Fisheries dept caught out

Coastal and small-scale fishermen have more than one good reason to vent their frustration at the Fisheries Department for its persistent ignorance of their plight caused mainly by the illegal push-net trawlers which have almost completely depleted the Gulf of Thailand of fish stocks and other marine life with their environmentally destructive fishing equipment.

Their protest at the department yesterday was meant to remind its officials of their two still unanswered demands made two weeks ago.

The first demand is for the department to withdraw from the cabinet its proposal to grant a blanket amnesty to 5,000 illegal push-net trawlers in an attempt to beat the European Union's (EU) boycott threat against marine products from Thailand.

The other is to put on hold the department's proposed amendments to the Fisheries Act which fail to address communities' rights to manage fishery resources and the problem of environmentally destructive fishing practices such as the use of very fine push nets and electricity to catch fish and other marine animals

The idea of a blanket amnesty for the illegal push-net trawlers is badly thought out, short-sighted and meant for the interest of the trawlers or, to be more specific, the wealthy fishermen or fishing tycoons at the expense of the poor fishermen who make a humble living by fishing in shallow waters within three kilometres of the shoreline.

The department is deceiving itself if it thinks that by turning all the illegal trawlers into legitimate vessels under a blanket amnesty, the local fishing industry will be spared the wrath of the EU boycott threats.

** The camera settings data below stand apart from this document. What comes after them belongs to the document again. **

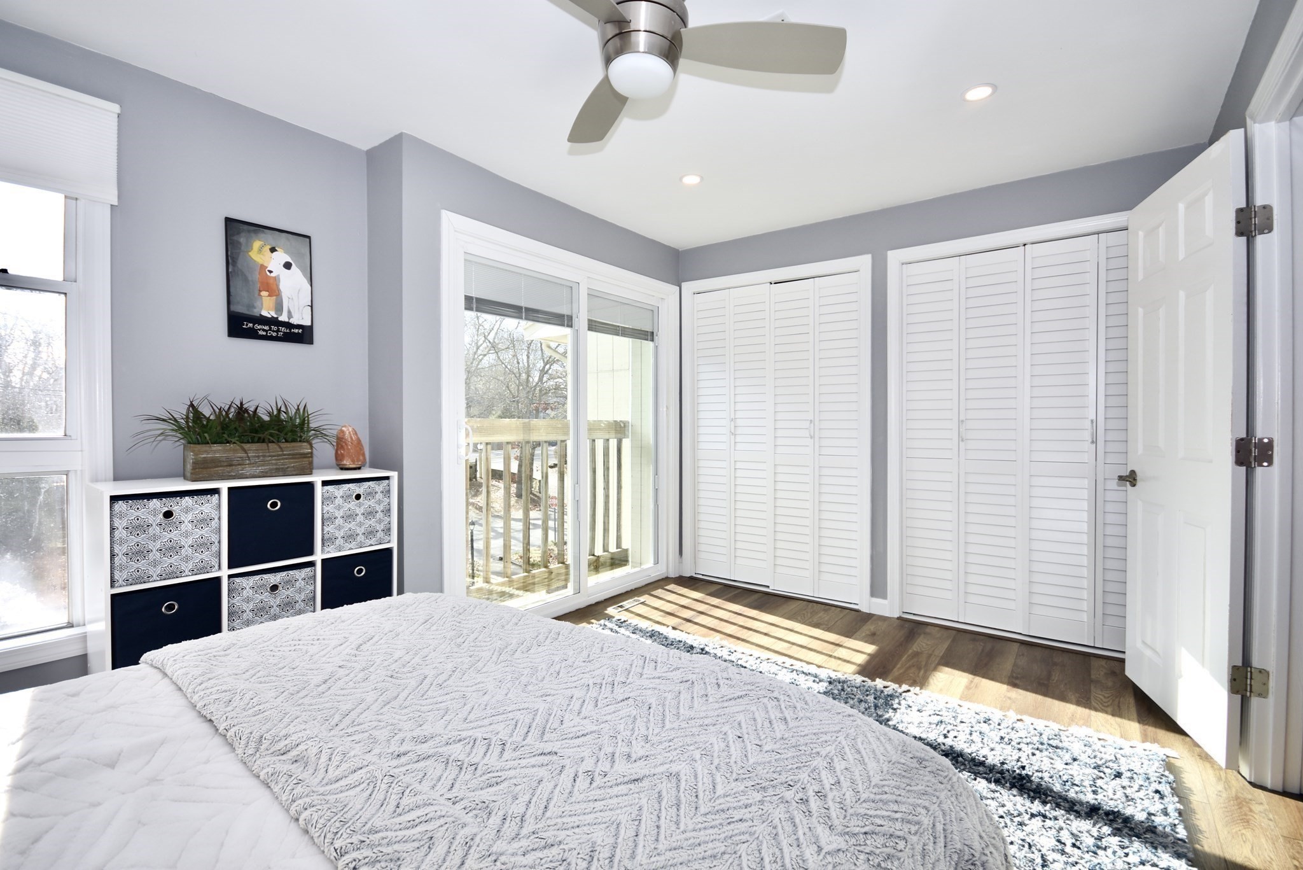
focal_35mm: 15
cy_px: 435
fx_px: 543
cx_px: 652
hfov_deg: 100.4
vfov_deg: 77.4
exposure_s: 1/125
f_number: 5.6
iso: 100
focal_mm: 10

Sooner or later, the truth will emerge that it has not done anything against the use of environmentally destructive fishing equipment by these trawlers _ as has been the case, in fact, for the whole three decades since such instruments were introduced. Coastal fishermen have been complaining against such illegal practices for years, regrettably to no avail.

The answer from the department has always been the same, despite all those years and changes of the man in charge _ which is a shortage of manpower and vessels to patrol the seas to monitor trawlers' movements.

Given the Fisheries Department's shoddy track record of law enforcement, how can we be sure that once a blanket amnesty is granted, the illegal trawlers will suddenly turn law-abiding and give up their illegal and destructive fishing practices? Or will the department automatically become superbly effective and decide to strictly enforce the law?

It should also be noted that the local fishing industry, including both legal and illegal fishing vessels, is notorious for the abuse of migrant workers _ many of whom are cheated, placed in debt bondage and forced to work in slave-like conditions on fishing trawlers. Such human rights violations are cited as another reason for the EU boycott threats.

The department yesterday agreed to shelve its amnesty proposal in response to the protest. This is not enough because the trawlers can still continue destroying the seas amid state negligence.

The duty of the department is to protect the sea from destruction, not to protect rich fishermen and to allow them to plunder marine resources. Of course, there is a middle-path option, that both rich and poor fishermen can share the spoils from the seas in a sustainable fashion. This is the path the department must walk. Most of all, it must strictly enforce the law and deal with violators accordingly.